Start of Input data

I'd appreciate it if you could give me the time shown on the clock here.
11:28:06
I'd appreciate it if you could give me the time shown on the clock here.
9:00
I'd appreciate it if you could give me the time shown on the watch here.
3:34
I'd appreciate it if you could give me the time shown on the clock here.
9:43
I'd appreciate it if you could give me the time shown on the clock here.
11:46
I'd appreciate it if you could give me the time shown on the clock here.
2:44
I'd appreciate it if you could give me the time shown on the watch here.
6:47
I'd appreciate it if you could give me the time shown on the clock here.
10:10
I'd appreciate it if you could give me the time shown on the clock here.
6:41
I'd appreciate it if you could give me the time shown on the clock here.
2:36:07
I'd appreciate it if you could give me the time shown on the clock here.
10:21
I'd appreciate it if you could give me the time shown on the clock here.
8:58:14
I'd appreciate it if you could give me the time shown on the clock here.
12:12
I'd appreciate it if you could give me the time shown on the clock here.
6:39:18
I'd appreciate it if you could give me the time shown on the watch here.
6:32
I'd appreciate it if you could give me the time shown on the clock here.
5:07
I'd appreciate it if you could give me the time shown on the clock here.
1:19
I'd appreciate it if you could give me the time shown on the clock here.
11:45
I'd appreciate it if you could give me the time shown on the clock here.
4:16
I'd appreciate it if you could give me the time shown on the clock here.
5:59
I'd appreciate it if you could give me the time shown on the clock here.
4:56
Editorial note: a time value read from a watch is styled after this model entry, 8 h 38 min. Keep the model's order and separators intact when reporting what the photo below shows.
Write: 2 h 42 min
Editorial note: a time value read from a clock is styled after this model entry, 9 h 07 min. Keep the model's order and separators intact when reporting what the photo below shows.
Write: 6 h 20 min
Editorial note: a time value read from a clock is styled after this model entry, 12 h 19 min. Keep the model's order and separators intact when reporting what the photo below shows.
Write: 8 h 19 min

End of Input data

Goal :: Put the lines above into a numbered list, leaving out any blank lines.

Exercise output ::
1. I'd appreciate it if you could give me the time shown on the clock here.
2. 11:28:06
3. I'd appreciate it if you could give me the time shown on the clock here.
4. 9:00
5. I'd appreciate it if you could give me the time shown on the watch here.
6. 3:34
7. I'd appreciate it if you could give me the time shown on the clock here.
8. 9:43
9. I'd appreciate it if you could give me the time shown on the clock here.
10. 11:46
11. I'd appreciate it if you could give me the time shown on the clock here.
12. 2:44
13. I'd appreciate it if you could give me the time shown on the watch here.
14. 6:47
15. I'd appreciate it if you could give me the time shown on the clock here.
16. 10:10
17. I'd appreciate it if you could give me the time shown on the clock here.
18. 6:41
19. I'd appreciate it if you could give me the time shown on the clock here.
20. 2:36:07
21. I'd appreciate it if you could give me the time shown on the clock here.
22. 10:21
23. I'd appreciate it if you could give me the time shown on the clock here.
24. 8:58:14
25. I'd appreciate it if you could give me the time shown on the clock here.
26. 12:12
27. I'd appreciate it if you could give me the time shown on the clock here.
28. 6:39:18
29. I'd appreciate it if you could give me the time shown on the watch here.
30. 6:32
31. I'd appreciate it if you could give me the time shown on the clock here.
32. 5:07
33. I'd appreciate it if you could give me the time shown on the clock here.
34. 1:19
35. I'd appreciate it if you could give me the time shown on the clock here.
36. 11:45
37. I'd appreciate it if you could give me the time shown on the clock here.
38. 4:16
39. I'd appreciate it if you could give me the time shown on the clock here.
40. 5:59
41. I'd appreciate it if you could give me the time shown on the clock here.
42. 4:56
43. Editorial note: a time value read from a watch is styled after this model entry, 8 h 38 min. Keep the model's order and separators intact when reporting what the photo below shows.
44. Write: 2 h 42 min
45. Editorial note: a time value read from a clock is styled after this model entry, 9 h 07 min. Keep the model's order and separators intact when reporting what the photo below shows.
46. Write: 6 h 20 min
47. Editorial note: a time value read from a clock is styled after this model entry, 12 h 19 min. Keep the model's order and separators intact when reporting what the photo below shows.
48. Write: 8 h 19 min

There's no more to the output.